Of wonks and men

Tuesday, October 20 2009

I am on record as being disappointed with HCAN’s insistence that health benefits remain untouched by taxation. Honestly, I find alienating their labor-centric focus, and I haven’t been nearly as active as I could be.

Now HCAN is running ads asking the Senate to get rid of the proposed excise tax on excess health benefits. These ads and their rhetoric are a bad idea, and I’m good company saying so. Ezra Klein wrote a trenchant critique last week, which you should read if this issue is important to you.

Richard Kirsch, the director of HCAN, then responded with a critique of Klein’s critique.
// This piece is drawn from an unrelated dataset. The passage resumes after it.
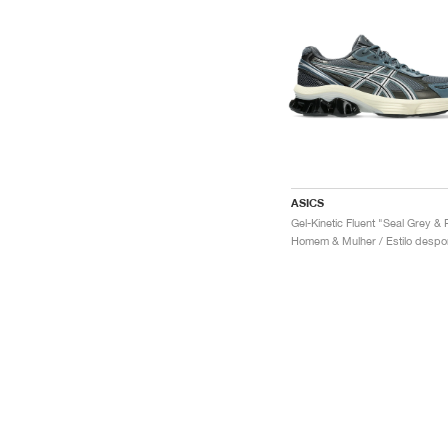
ASICS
I’m Ezra will respond on the merits of Kirsch’s case (which seem to me based on very misleading mathematics), so I won’t duplicate that effort.
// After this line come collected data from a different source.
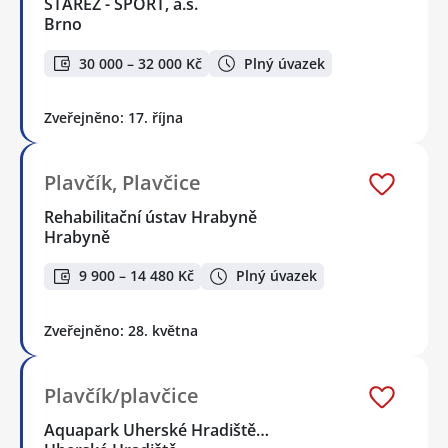
STAREZ - SPORT, a.s.
Brno
30 000 – 32 000 Kč
Plný úvazek
Zveřejněno: 17. října
Plavčík, Plavčice
Rehabilitační ústav Hrabyně
Hrabyně
9 900 – 14 480 Kč
Plný úvazek
Zveřejněno: 28. května
Plavčík/plavčice
Aquapark Uherské Hradiště…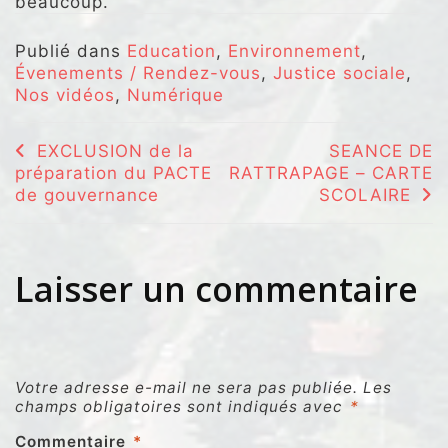
beaucoup.
Publié dans
Education
,
Environnement
,
Évenements / Rendez-vous
,
Justice sociale
,
Nos vidéos
,
Numérique
Navigation
EXCLUSION de la
SEANCE DE
préparation du PACTE
RATTRAPAGE – CARTE
de
de gouvernance
SCOLAIRE
l’article
Laisser un commentaire
Votre adresse e-mail ne sera pas publiée.
Les
champs obligatoires sont indiqués avec
*
Commentaire
*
I do want to point out Kirsch’s bottom line, which is that “Policy wonks need to think more like an average person.” Well, no – they don’t. The Orszags and Elmendorf’s of the world spend a lot of time, energy, and sometimes money learning to think like wonks. That’s why we need them, and that’s what we pay them to do. (And I’m talking honest-to-God wonks here, not the poseurs who make their living as pundits.)

To the average person, the health benefits exclusion looks like a great idea – but the average person doesn’t realize that their wages have been stagnant for years, because of the explosion in health costs. The average person doesn’t realize that meanwhile, those exploding costs are making it nearly impossible for those of us without employer-based insurance to get access to the care we need. And the average person doesn’t realize that one easy way to slow the growth of costs is to partially – just a little bit – close the valve on the exclusion.

A good wonk will help the average person see these things, and that’s exactly what Ezra has tried to do – Kirsch would say ‘unsuccessfully’, but decide for yourself. In the meantime, don’t believe everything you see on TV, even if it is an HCAN ad.